Hifema sekunder yang terjadi pada hari ke 5-7 sesudah trauma biasanya lebih
masif dibanding hifema primer dan dapat memberikan rasa sakit sekali.
Dapat terjadi keadaan yang disebut sebagai hemoftalmitis atau peradangan
intraocular akibat adanya darah yang penuh didalam bola mata. Dapat juga terjadi
siderosis akibat hemoglobin atau siderin tersebar dan diikat oleh jaringan mata.
Penyulit lain hifema :
a. Glaukoma sekunder : terutama pada hifema total, terjadi akibat reses
sudut pada 10% kasus kontusi.
b. Gejala hifema sekunder: timbul rasa sakit baru pada mata, hifema segar
baru di dalam bilik mata depan, terlihat garis darah mengalir pada iris.
BAB III
KESIMPULAN
Hifema adalah suatu keadaan di mana di dalam bilik mata depan
ditemukan darah. Darah dalam bilik mata depan ini dapat mengisi seluruh bilik
mata depan atau hanya mengisi bagian bawah bilik mata depan.

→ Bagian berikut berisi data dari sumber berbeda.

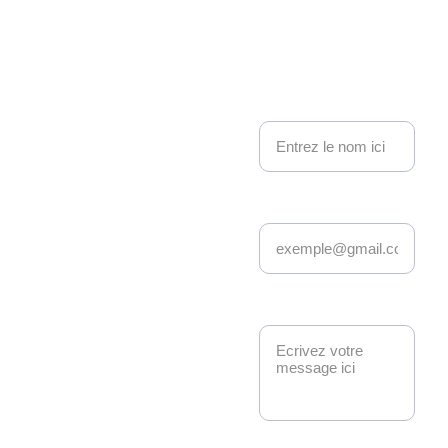
Kakemo
nous contacter
no 
Nom
Events
Adresse email*
Depuis 22 ans, 
Kakemono Events 
anime la scène geek 
et pop culture à 
Message*
Strasbourg. 
Manga, anime, jeux-
vidéo, K-pop, 
cosplay, fantasy : 
nous créons des 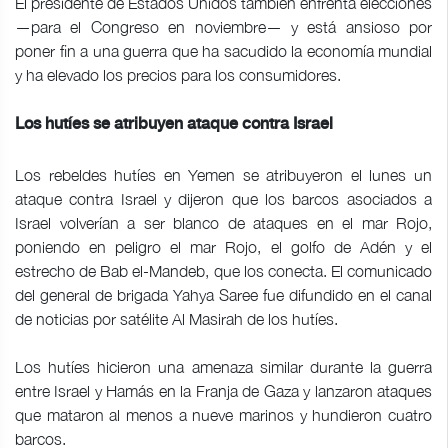
El presidente de Estados Unidos también enfrenta elecciones
—para el Congreso en noviembre— y está ansioso por
poner fin a una guerra que ha sacudido la economía mundial
y ha elevado los precios para los consumidores.
Los hutíes se atribuyen ataque contra Israel
Los rebeldes hutíes en Yemen se atribuyeron el lunes un
ataque contra Israel y dijeron que los barcos asociados a
Israel volverían a ser blanco de ataques en el mar Rojo,
poniendo en peligro el mar Rojo, el golfo de Adén y el
estrecho de Bab el-Mandeb, que los conecta. El comunicado
del general de brigada Yahya Saree fue difundido en el canal
de noticias por satélite Al Masirah de los hutíes.
Los hutíes hicieron una amenaza similar durante la guerra
entre Israel y Hamás en la Franja de Gaza y lanzaron ataques
que mataron al menos a nueve marinos y hundieron cuatro
barcos.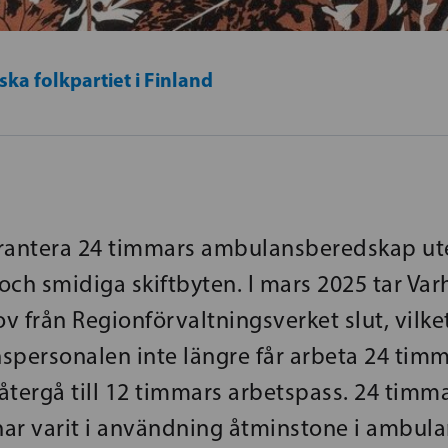
ka folkpartiet i Finland
rantera 24 timmars ambulansberedskap ute
och smidiga skiftbyten. I mars 2025 tar Var
v från Regionförvaltningsverket slut, vilke
spersonalen inte längre får arbeta 24 timma
återgå till 12 timmars arbetspass. 24 timm
 har varit i användning åtminstone i ambula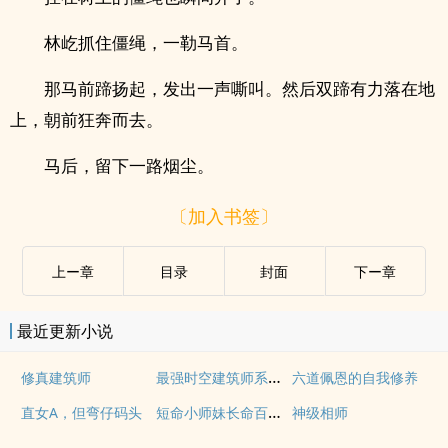
林屹抓住僵绳，一勒马首。
那马前蹄扬起，发出一声嘶叫。然后双蹄有力落在地
上，朝前狂奔而去。
马后，留下一路烟尘。
〔加入书签〕
上ー章
目录
封面
下ー章
最近更新小说
最强时空建筑师系统教化诸天
修真建筑师
六道佩恩的自我修养
短命小师妹长命百岁了
直女A，但弯仔码头
神级相师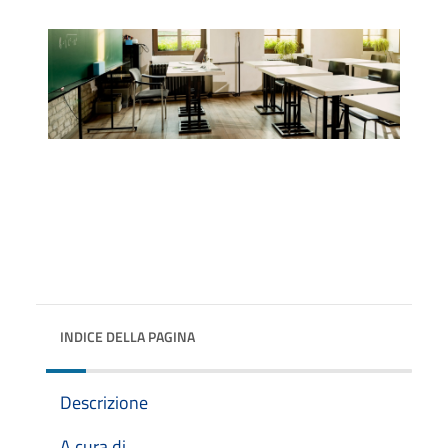
INDICE DELLA PAGINA
Descrizione
A cura di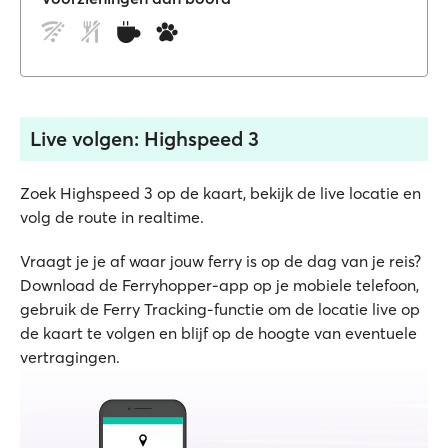
Live volgen: Highspeed 3
Zoek Highspeed 3 op de kaart, bekijk de live locatie en
volg de route in realtime.
Vraagt je je af waar jouw ferry is op de dag van je reis?
Download de Ferryhopper-app op je mobiele telefoon,
gebruik de Ferry Tracking-functie om de locatie live op
de kaart te volgen en blijf op de hoogte van eventuele
vertragingen.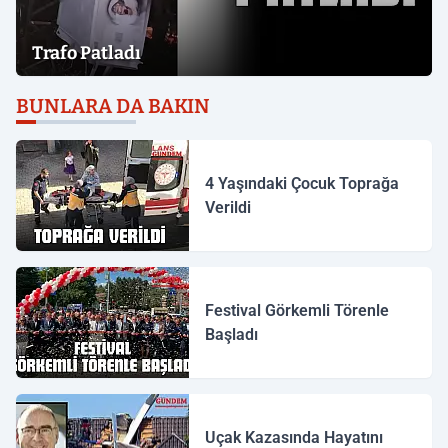
Trafo Patladı
BUNLARA DA BAKIN
4 Yaşındaki Çocuk Toprağa
Verildi
Festival Görkemli Törenle
Başladı
Uçak Kazasında Hayatını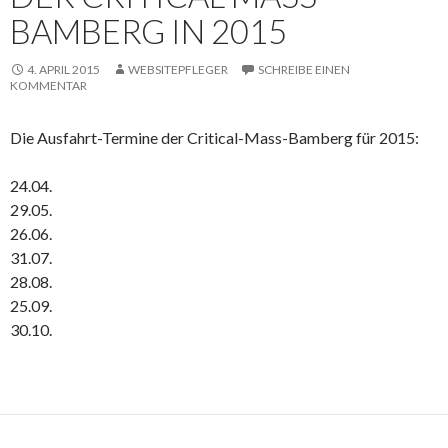
BAMBERG IN 2015
4. APRIL 2015
WEBSITEPFLEGER
SCHREIBE EINEN
KOMMENTAR
Die Ausfahrt-Termine der Critical-Mass-Bamberg für 2015:
24.04.
29.05.
26.06.
31.07.
28.08.
25.09.
30.10.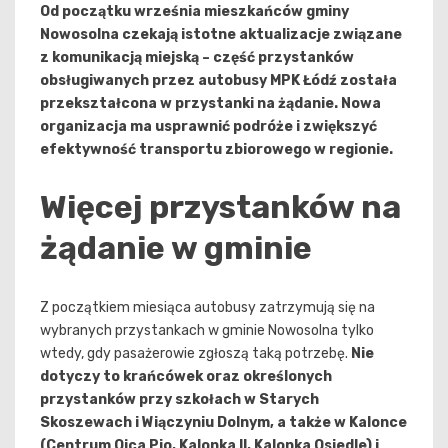
Od początku września mieszkańców gminy
Nowosolna czekają istotne aktualizacje związane
z komunikacją miejską – część przystanków
obsługiwanych przez autobusy MPK Łódź została
przekształcona w przystanki na żądanie. Nowa
organizacja ma usprawnić podróże i zwiększyć
efektywność transportu zbiorowego w regionie.
Więcej przystanków na
żądanie w gminie
Z początkiem miesiąca autobusy zatrzymują się na
wybranych przystankach w gminie Nowosolna tylko
wtedy, gdy pasażerowie zgłoszą taką potrzebę.
Nie
dotyczy to krańcówek oraz określonych
przystanków przy szkołach w Starych
Skoszewach i Wiączyniu Dolnym, a także w Kalonce
(Centrum Ojca Pio, Kalonka II, Kalonka Osiedle) i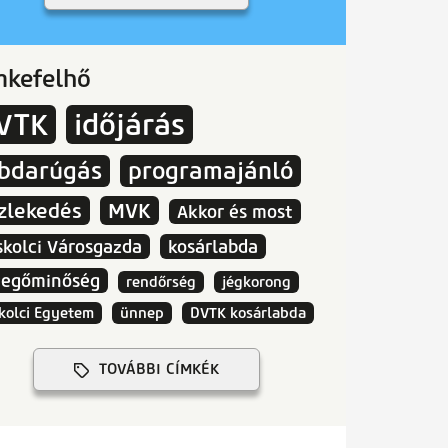
mkefelhő
VTK
időjárás
abdarúgás
programajánló
zlekedés
MVK
Akkor és most
skolci Városgazda
kosárlabda
vegőminőség
rendőrség
jégkorong
kolci Egyetem
ünnep
DVTK kosárlabda
TOVÁBBI CÍMKÉK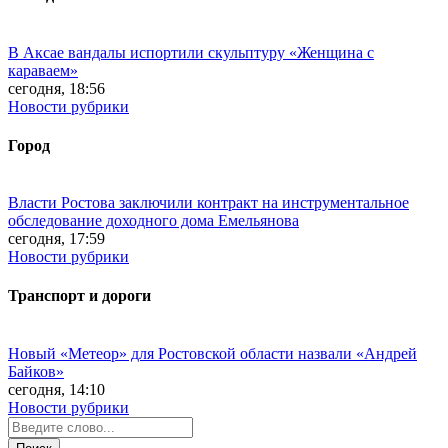
В Аксае вандалы испортили скульптуру «Женщина с
караваем»
сегодня, 18:56
Новости рубрики
Город
Власти Ростова заключили контракт на инструментальное
обследование доходного дома Емельянова
сегодня, 17:59
Новости рубрики
Транспорт и дороги
Новый «Метеор» для Ростовской области назвали «Андрей
Байков»
сегодня, 14:10
Новости рубрики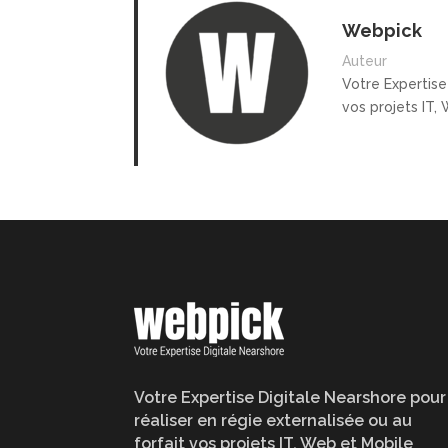
Webpick
Auteur
Votre Expertise
vos projets IT,
Votre Expertise Digitale Nearshore pour
réaliser en régie externalisée ou au
forfait vos projets IT, Web et Mobile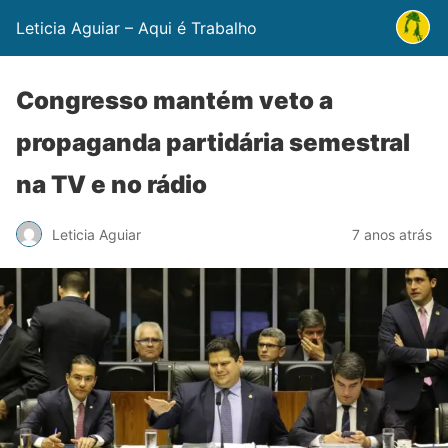
Leticia Aguiar – Aqui é Trabalho
Congresso mantém veto a
propaganda partidária semestral
na TV e no rádio
Leticia Aguiar
7 anos atrás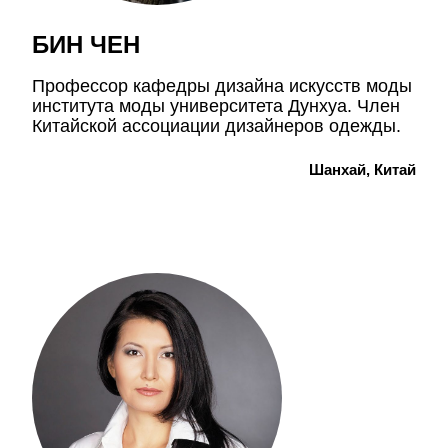
БИН ЧЕН
Профессор кафедры дизайна искусств моды
института моды университета Дунхуа. Член
Китайской ассоциации дизайнеров одежды.
Шанхай, Китай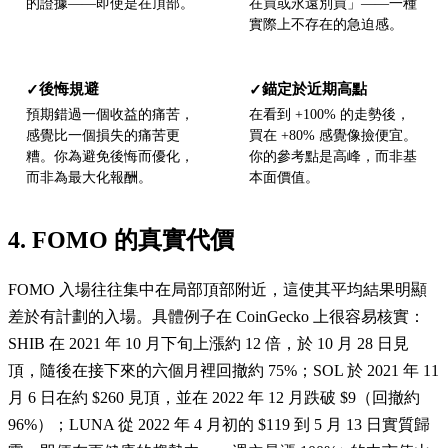
的證據——即使是在頂部。
在買或永遠別買」——一種
實際上不存在的急迫感。
後悔規避
錨定於近期高點
✓
✓
預期錯過一個收益的痛苦，
在看到 +100% 的走勢後，
感覺比一個損失的痛苦更
買在 +80% 感覺像撿便宜。
糟。你為避免後悔而優化，
你的參考點是高峰，而非基
而非為最大化報酬。
本面價值。
4. FOMO 的真實代價
FOMO 入場往往集中在局部頂部附近，這使其平均結果明顯
差於有計劃的入場。具體例子在 CoinGecko 上很容易核實：
SHIB 在 2021 年 10 月下旬上漲約 12 倍，於 10 月 28 日見
頂，隨後在接下來的六個月裡回撤約 75%；SOL 於 2021 年 11
月 6 日在約 $260 見頂，並在 2022 年 12 月跌破 $9（回撤約
96%）；LUNA 從 2022 年 4 月初的 $119 到 5 月 13 日實質歸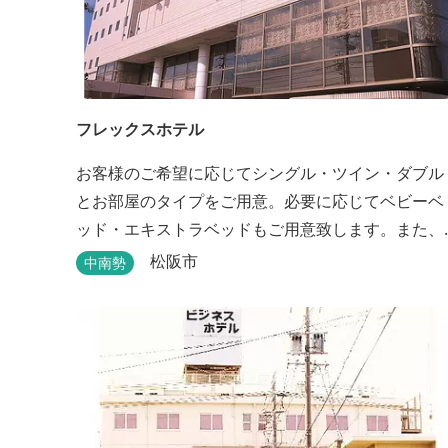
フレックスホテル
お客様のご希望に応じてシングル・ツイン・ダブル
とお部屋のタイプをご用意。必要に応じてベビーベ
ッド・エキストラベッドもご用意致します。また、
館内には松阪牛を使った洋食・和食のレストランと
松阪市
中南勢
喫茶があります。伊勢神宮参拝や、伊勢志摩、東紀
州への観光の拠点にご利用ください。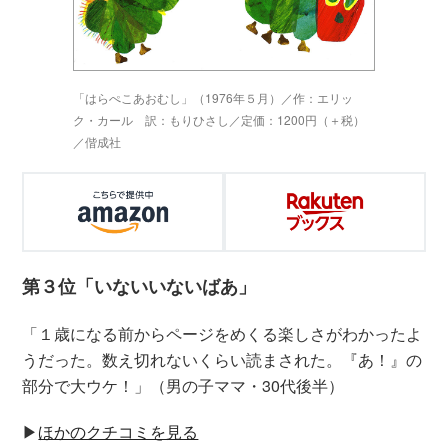
「はらぺこあおむし」（1976年５月）／作：エリッ
ク・カール 訳：もりひさし／定価：1200円（＋税）
／偕成社
第３位「いないいないばあ」
「１歳になる前からページをめくる楽しさがわかったよ
うだった。数え切れないくらい読まされた。『あ！』の
部分で大ウケ！」（男の子ママ・30代後半）
▶
ほかのクチコミを見る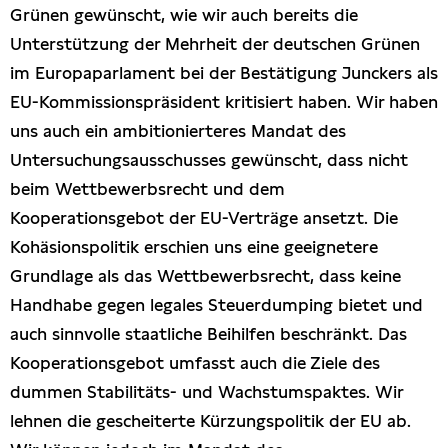
Grünen gewünscht, wie wir auch bereits die
Unterstützung der Mehrheit der deutschen Grünen
im Europaparlament bei der Bestätigung Junckers als
EU-Kommissionspräsident kritisiert haben. Wir haben
uns auch ein ambitionierteres Mandat des
Untersuchungsausschusses gewünscht, dass nicht
beim Wettbewerbsrecht und dem
Kooperationsgebot der EU-Verträge ansetzt. Die
Kohäsionspolitik erschien uns eine geeignetere
Grundlage als das Wettbewerbsrecht, dass keine
Handhabe gegen legales Steuerdumping bietet und
auch sinnvolle staatliche Beihilfen beschränkt. Das
Kooperationsgebot umfasst auch die Ziele des
dummen Stabilitäts- und Wachstumspaktes. Wir
lehnen die gescheiterte Kürzungspolitik der EU ab.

Hifema dapat terjadi akibat trauma tembus ataupun trauma tumpul, dapat
juga perdarahan terjadi spontan akibat pembuluh darah iris ataupun badan siliar
yang pecah.
Klasifikasi hifema berdasarkan jumlah darah dalam bilik mata depan yaitu
stadium 1: darah memenuhi < 1/3 bilik mata depan, stadium 2: darah memenuhi
1/3-1/2 bilik mata depan, stadium 3: darah memenuhi ½ hingga hampir seluruh
bilik mata depan, stadium 4: darah memenuhi seluruh bilik mata depan, yang
dikenal dengan black ball atau 8-ball hyphema.
Hifema ditatalaksana dengan tirah baring posisi 30°-60°, pemberian agen
antifibrinolitik, steroid, agen yang menurunkan tekanan intraoular, dan
parasentesis apabila terdapat indikasi seperti darah tidak direabsorbsi setelah 5
hari, atau terjadi peningkatan tekanan intraokular yang menetap.
DAFTAR PUSTAKA
Balatay, A., Ibrahim, HR., 2008. Traumatic hyphema: a study of 40 cases. Iraq:
Dohuk Medical Journal Volume 2 Number 1.
Ilyas S. 2011. Ilmu Penyakit Mata edisi keempat. Jakarta: Balai Penerbit FKUI.
Ilyas, Sidarta. 2009. Kedaruratan Dalam Ilmu Penyakit Mata. Jakarta: Fakultas
Kedokteran Universitas Indonesia.
Khan BS., Hussain I., Nawaz A., 2007. Management of Traumatic Hyphema With
Raised Intraocular Pressure. Peshawar: Pak Journal of Ophtalmology
Volume 23 Number 4.
Sheppard, JD. 2013. Hifema pada www.emedicine.medscape.com diakses pada
tanggal 8 Januari 2014.
Walton W., Hagen SV., Grigorian R., Zabin M., 2002. Management of Traumatic
Hyphema. USA: Survey of Ophtalmology Volume 47 Number 4.